How to end the First Home Buyers' Strike without a recession
Property owners face a fork in the road, writes Gavin R. Putland.
The most tax-effective way to spend a spare million, said Julian Disney to Ray Moynihan (Crikey, Apr.1, item 19) is to “buy a much more expensive house than you need” or renovate one “within an inch of its life,” whereas if you don't have a spare million, “the second best option is to borrow and negatively gear. Increasingly houses have become tax shelters, rather than real shelters.”
Renovation is made artificially attractive by high stamp duty and concessional taxation of capital gains. As Joe Boswell put it in his follow-up letter, stamp duty imposes a “crushing fine” of “over half a year's salary” if you trade up, but not if you renovate your current address. And the capital gain following such renovations is tax-free. Meanwhile the negatively-geared investor sacrifices fully-taxed income in favour of concessionally-taxed capital gains.
Renovating your current home does not add to the supply of accommodation. Neither does negative gearing if you simply buy an existing dwelling, as more than 90 percent of negative-gearers do. Negative gearing has no counterpart for an owner-occupant, who gets no deduction for the margin by which the interest cost exceeds the rental value of the home. Hence owner-occupants have trouble competing with investors. And of course first-time buyers have trouble competing with repeat buyers who can cash in untaxed or concessionally-taxed capital gains. As many commentators have warned, the pursuit of such gains has led to a gargantuan bubble. All these causes have converged to price first-time buyers out of the market, as the following graph shows.
Little wonder that Prosper Australia (the author's employer) got so much traction through GetUp! by calling for a “strike” by first home buyers.
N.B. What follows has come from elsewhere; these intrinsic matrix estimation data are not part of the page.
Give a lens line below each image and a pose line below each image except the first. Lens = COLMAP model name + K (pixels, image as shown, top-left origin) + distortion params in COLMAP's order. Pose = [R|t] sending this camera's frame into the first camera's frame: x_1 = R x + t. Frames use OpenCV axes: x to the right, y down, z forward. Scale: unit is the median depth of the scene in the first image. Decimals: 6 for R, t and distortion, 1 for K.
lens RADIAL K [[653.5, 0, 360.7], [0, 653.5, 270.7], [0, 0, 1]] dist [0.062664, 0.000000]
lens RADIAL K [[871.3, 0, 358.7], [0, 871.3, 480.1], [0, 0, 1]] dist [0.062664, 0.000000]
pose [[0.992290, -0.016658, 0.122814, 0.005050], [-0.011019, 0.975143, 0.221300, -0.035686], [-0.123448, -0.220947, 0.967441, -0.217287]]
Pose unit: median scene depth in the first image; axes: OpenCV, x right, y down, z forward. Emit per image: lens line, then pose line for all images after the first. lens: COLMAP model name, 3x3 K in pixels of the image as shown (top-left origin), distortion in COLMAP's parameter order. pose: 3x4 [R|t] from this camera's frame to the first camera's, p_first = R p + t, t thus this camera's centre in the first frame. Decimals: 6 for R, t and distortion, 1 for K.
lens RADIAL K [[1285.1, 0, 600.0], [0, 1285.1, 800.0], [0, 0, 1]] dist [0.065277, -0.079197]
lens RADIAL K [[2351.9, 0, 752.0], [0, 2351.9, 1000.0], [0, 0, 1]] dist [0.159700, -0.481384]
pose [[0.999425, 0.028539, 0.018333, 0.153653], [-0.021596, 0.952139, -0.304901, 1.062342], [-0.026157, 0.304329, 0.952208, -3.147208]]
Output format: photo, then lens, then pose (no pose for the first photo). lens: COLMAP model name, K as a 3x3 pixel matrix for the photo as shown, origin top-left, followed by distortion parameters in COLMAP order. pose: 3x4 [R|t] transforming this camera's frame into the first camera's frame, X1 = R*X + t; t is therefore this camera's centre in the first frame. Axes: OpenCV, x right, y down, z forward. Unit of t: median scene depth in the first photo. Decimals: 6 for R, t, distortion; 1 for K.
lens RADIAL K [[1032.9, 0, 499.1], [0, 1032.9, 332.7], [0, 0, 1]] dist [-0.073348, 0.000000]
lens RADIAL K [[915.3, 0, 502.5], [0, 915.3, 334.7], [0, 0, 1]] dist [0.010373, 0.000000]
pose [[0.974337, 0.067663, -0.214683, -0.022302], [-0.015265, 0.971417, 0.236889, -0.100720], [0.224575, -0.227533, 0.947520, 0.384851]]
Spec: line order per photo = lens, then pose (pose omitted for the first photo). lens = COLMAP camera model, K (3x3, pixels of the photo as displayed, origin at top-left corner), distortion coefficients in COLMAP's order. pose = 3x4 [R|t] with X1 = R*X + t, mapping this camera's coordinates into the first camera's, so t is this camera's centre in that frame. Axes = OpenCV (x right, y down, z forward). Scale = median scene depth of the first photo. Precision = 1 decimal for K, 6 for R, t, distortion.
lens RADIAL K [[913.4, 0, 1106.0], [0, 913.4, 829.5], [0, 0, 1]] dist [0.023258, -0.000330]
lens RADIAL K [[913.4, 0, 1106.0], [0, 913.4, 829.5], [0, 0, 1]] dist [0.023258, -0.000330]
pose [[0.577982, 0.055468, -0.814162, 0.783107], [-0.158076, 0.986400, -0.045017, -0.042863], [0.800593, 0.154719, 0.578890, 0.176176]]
While part of the intention was to dissuade young people from losing their shirts, the number of people actually influenced by the “strike” call was minimal; most of the “strikers” were already locked out of the market, and knew it.
Even so, as Michael Matusik commented on Moynihan's report, “if house prices crash, unemployment will rise and very sharply”. That's because the fall in collateral values would cause a credit crunch affecting the entire economy.
Can the demands of the “strikers” be reconciled with the need to avoid a price crash? Yes — by broadening the “strike” to include not only first-time buyers but also sellers and repeat buyers, thus turning it into a “stamp-duty strike”.
First-time buyers need prices to fall relative to their spending power. That requirement can be met by a permanent increase in spending power — for example, by abolishing stamp duty as we know it. If the increase in spending power occurs while the market is crashing, it can arrest the crash. If, in addition, the forgone revenue is replaced by taxing (real) capital gains with no grandfathering — for example, through a “vendor stamp duty” imposed by the States — then the reduced attractiveness of capital gains relative to current income will tend to suppress future bubbles. That's what it takes to avoid recession. Very conveniently, that's also what it takes to “break” a stamp-duty strike.
Property owners should warmly welcome such a reform at any time, because
- a tax on (real) capital gains, unlike the present stamp duty, cannot turn a profitable purchase-and-resale into a loss or magnify a loss, and
- if the State gets a “cut” out of uplifts in the value of land, it has the ability and the incentive to invest in infrastructure that causes such uplifts, so that property owners get uplifts that they would not otherwise get.
They should welcome it all the more at the present time, because it's better to pay tax on a capital gain than to make a capital loss. Yes, those are the options.